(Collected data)
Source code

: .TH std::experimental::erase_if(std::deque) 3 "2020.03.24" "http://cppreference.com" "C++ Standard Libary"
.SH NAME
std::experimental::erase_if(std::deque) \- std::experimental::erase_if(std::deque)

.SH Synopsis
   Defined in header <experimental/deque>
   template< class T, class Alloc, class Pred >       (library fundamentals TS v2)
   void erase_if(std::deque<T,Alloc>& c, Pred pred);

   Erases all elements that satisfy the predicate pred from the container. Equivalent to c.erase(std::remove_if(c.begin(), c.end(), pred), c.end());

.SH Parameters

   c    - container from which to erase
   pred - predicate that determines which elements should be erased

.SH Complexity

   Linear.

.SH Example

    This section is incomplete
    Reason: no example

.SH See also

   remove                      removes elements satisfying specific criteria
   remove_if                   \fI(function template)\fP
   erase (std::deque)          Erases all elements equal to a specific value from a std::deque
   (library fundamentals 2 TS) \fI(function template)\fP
* * *
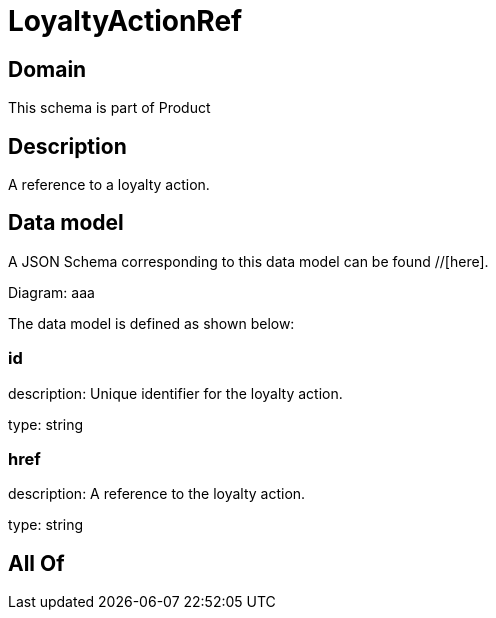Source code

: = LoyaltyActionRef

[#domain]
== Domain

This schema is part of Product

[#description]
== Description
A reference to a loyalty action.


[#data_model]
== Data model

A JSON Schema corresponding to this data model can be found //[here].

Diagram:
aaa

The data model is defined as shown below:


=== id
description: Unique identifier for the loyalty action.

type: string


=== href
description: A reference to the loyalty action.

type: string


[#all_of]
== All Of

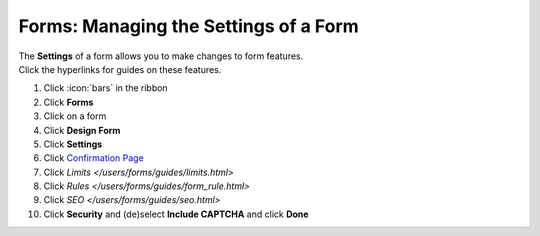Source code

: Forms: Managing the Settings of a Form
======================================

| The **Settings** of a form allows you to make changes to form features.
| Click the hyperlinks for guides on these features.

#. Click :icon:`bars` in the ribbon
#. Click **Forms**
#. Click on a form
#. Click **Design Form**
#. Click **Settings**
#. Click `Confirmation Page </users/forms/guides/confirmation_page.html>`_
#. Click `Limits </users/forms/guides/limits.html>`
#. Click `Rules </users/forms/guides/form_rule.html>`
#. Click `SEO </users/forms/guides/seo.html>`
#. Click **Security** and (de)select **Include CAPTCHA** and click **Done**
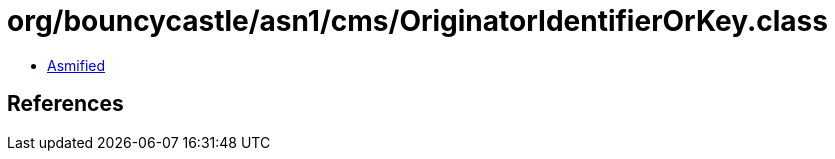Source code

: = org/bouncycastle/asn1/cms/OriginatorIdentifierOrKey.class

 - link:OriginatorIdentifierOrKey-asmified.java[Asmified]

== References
* * *
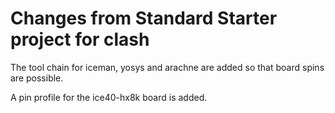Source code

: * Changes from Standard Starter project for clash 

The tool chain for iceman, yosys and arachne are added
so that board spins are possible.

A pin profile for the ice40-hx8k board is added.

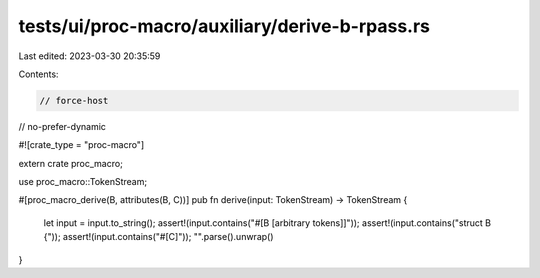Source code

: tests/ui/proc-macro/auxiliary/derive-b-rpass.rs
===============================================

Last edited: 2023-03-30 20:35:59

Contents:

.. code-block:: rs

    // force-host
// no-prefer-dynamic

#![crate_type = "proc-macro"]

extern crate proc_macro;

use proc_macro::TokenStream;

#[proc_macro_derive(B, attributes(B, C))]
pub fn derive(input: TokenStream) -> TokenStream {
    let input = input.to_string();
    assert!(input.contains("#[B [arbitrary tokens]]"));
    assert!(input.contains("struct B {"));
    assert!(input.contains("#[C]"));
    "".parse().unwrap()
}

Work instruction: Search the entries for "OriginatorIdentifierOrKey" and copy out each line that has it.

Result of the task:
: = org/bouncycastle/asn1/cms/OriginatorIdentifierOrKey.class
 - link:OriginatorIdentifierOrKey-asmified.java[Asmified]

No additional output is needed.